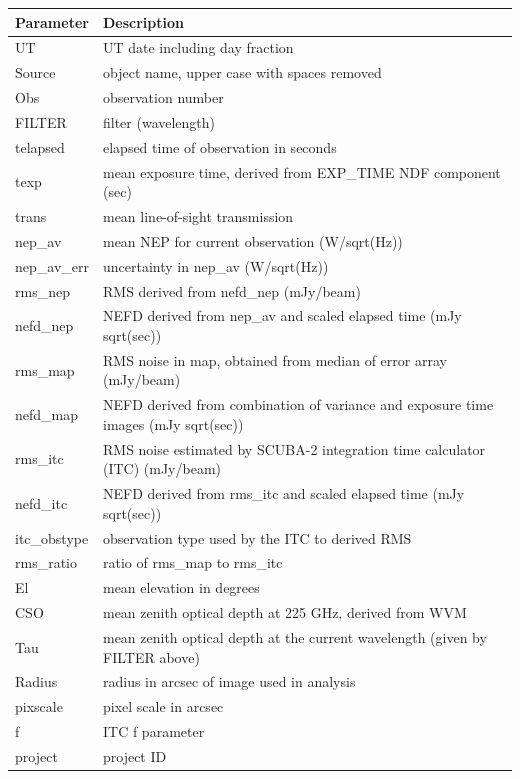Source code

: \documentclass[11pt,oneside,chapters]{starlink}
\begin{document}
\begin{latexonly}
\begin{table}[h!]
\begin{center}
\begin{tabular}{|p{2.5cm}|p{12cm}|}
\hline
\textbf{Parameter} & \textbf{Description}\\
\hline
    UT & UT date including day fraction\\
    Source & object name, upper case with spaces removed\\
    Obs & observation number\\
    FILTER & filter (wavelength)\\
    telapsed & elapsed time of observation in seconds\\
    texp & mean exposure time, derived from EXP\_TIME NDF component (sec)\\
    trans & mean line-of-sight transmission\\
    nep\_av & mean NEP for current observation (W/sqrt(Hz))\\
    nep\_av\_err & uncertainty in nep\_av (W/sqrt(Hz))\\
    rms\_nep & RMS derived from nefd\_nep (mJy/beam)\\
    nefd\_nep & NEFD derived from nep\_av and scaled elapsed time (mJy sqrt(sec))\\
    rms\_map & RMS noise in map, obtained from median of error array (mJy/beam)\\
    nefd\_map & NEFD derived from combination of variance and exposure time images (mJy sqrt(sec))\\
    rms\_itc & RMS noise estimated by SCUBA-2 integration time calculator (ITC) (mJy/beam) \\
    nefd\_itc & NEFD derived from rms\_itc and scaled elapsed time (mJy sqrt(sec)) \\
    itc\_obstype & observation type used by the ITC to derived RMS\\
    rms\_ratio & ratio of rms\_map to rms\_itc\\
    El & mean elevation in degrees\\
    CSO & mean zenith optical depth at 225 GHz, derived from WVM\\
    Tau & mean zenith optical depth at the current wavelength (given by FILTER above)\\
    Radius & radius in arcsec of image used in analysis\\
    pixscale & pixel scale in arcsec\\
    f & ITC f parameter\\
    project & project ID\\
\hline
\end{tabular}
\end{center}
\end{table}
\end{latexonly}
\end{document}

|---|

JOB: In your answer, repeat all the entries exactly, but leave out the pictures.

SOLUTION TO THIS PROBLEM:
Source code

: \documentclass[11pt,oneside,chapters]{starlink}
\begin{document}
\begin{latexonly}
\begin{table}[h!]
\begin{center}
\begin{tabular}{|p{2.5cm}|p{12cm}|}
\hline
\textbf{Parameter} & \textbf{Description}\\
\hline
    UT & UT date including day fraction\\
    Source & object name, upper case with spaces removed\\
    Obs & observation number\\
    FILTER & filter (wavelength)\\
    telapsed & elapsed time of observation in seconds\\
    texp & mean exposure time, derived from EXP\_TIME NDF component (sec)\\
    trans & mean line-of-sight transmission\\
    nep\_av & mean NEP for current observation (W/sqrt(Hz))\\
    nep\_av\_err & uncertainty in nep\_av (W/sqrt(Hz))\\
    rms\_nep & RMS derived from nefd\_nep (mJy/beam)\\
    nefd\_nep & NEFD derived from nep\_av and scaled elapsed time (mJy sqrt(sec))\\
    rms\_map & RMS noise in map, obtained from median of error array (mJy/beam)\\
    nefd\_map & NEFD derived from combination of variance and exposure time images (mJy sqrt(sec))\\
    rms\_itc & RMS noise estimated by SCUBA-2 integration time calculator (ITC) (mJy/beam) \\
    nefd\_itc & NEFD derived from rms\_itc and scaled elapsed time (mJy sqrt(sec)) \\
    itc\_obstype & observation type used by the ITC to derived RMS\\
    rms\_ratio & ratio of rms\_map to rms\_itc\\
    El & mean elevation in degrees\\
    CSO & mean zenith optical depth at 225 GHz, derived from WVM\\
    Tau & mean zenith optical depth at the current wavelength (given by FILTER above)\\
    Radius & radius in arcsec of image used in analysis\\
    pixscale & pixel scale in arcsec\\
    f & ITC f parameter\\
    project & project ID\\
\hline
\end{tabular}
\end{center}
\end{table}
\end{latexonly}
\end{document}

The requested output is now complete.